Let me amend that. Maybe total depression is justified. The tables and historical context coming up shortly, combined with the president's cluelessness, will show readers why.

To fully grasp all of this, first one needs to understand the difference between what has really happened and what people usually hear relating to these monthly jobs reports.

Every month what has really happened out here in the real world with jobs and unemployment, also known as the not seasonally adjusted (NSA) data, is "smoothed out" by means of seasonal adjustment.

There's really nothing wrong with this statistical technique, except for one thing: the BLS doesn't do a particularly good job of flagging its data as "seasonally adjusted" in its main report. Because of that, most of the press and seemingly all politicians seem to believe that the seasonally adjusted numbers represent what really happened.

They don't.

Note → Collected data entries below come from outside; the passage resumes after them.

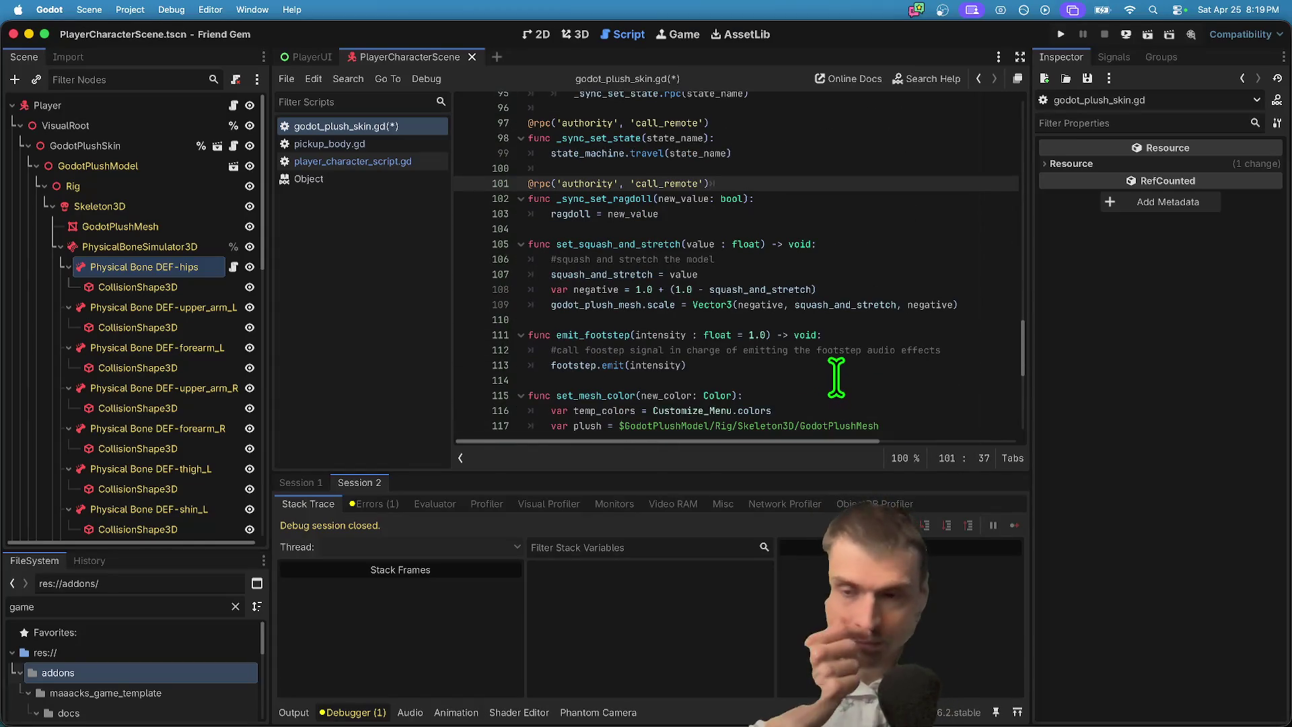
scroll(869, 289, "up", 7)
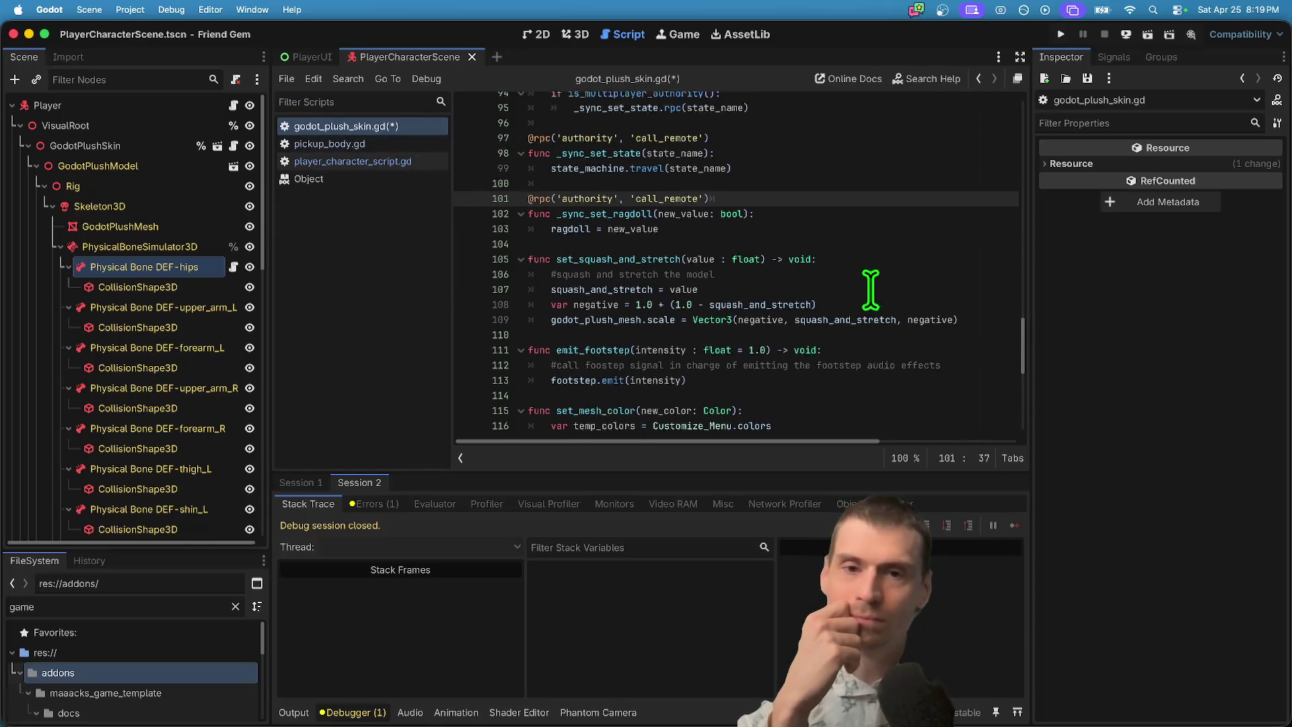
scroll(881, 293, "up", 1)
left_click(902, 307)
scroll(905, 306, "up", 6)
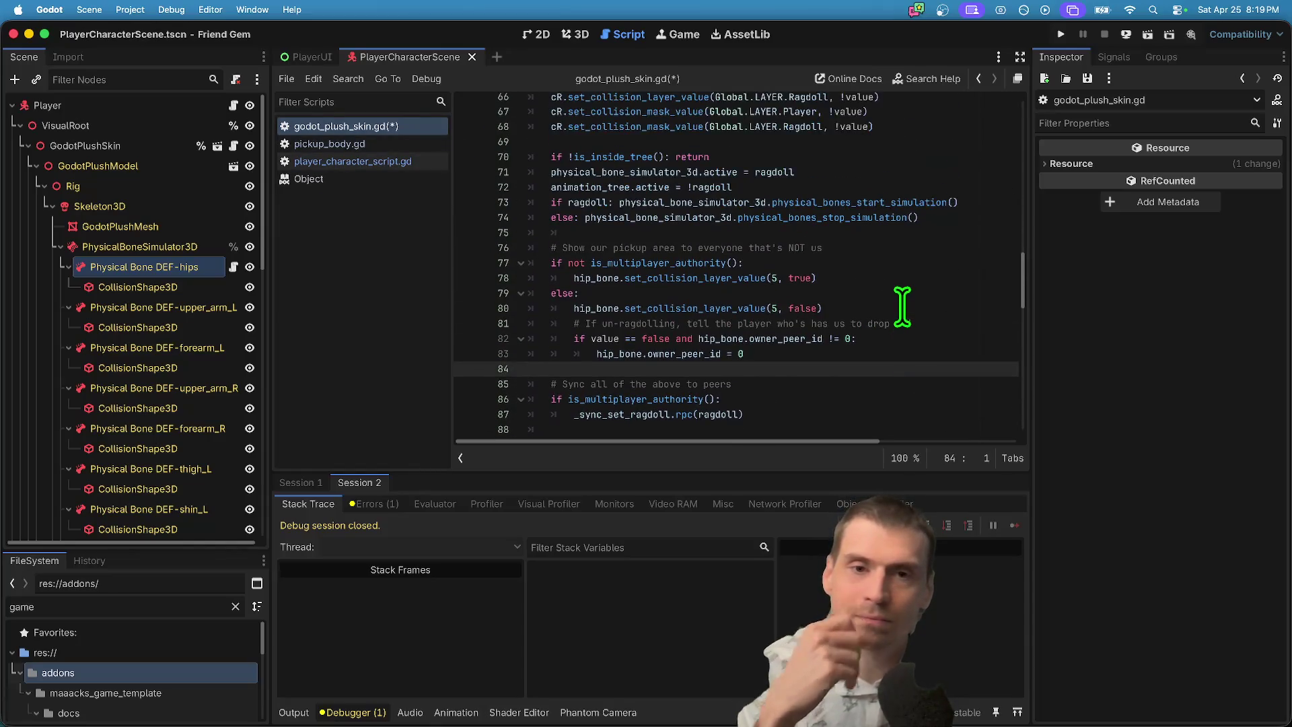
scroll(922, 361, "down", 2)
scroll(923, 352, "up", 8)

What follows are tables from the Household Survey (used to determine unemployment rates) showing changes in the seasonally adjusted (SA) workforce, whether employed or not, followed by the analogous NSA changes:

 

 

The SA number for June is bad enough. In fact, June's seasonally adjusted workforce shrinkage is the largest for any June since 1963.

But the NSA number representing what really happened is even worse. In a normal June, the workforce increases significantly, because lots of people occupied with other things during the rest of the year typically test the waters in the seasonal and summer-job market. But whereas an average of about 1.75 million did so during the past seven Junes, including almost 1.6 million last year during the recession, only 901,000 did so in June of 2010. You have to go all the way back to 1954 to find a lower workforce change during June in the private sector than the June we just experienced. On a population-adjusted basis, the June 2010 figure is the worst June performance in the 63 years BLS has been tracking the data.

Yet today, President Obama claimed that, "We are headed in the right direction." I'm not buying it, nor are hundreds of thousands of people who figuratively sat on the couch in June because they know how bad the prospects for gainful employment in the real world actually are.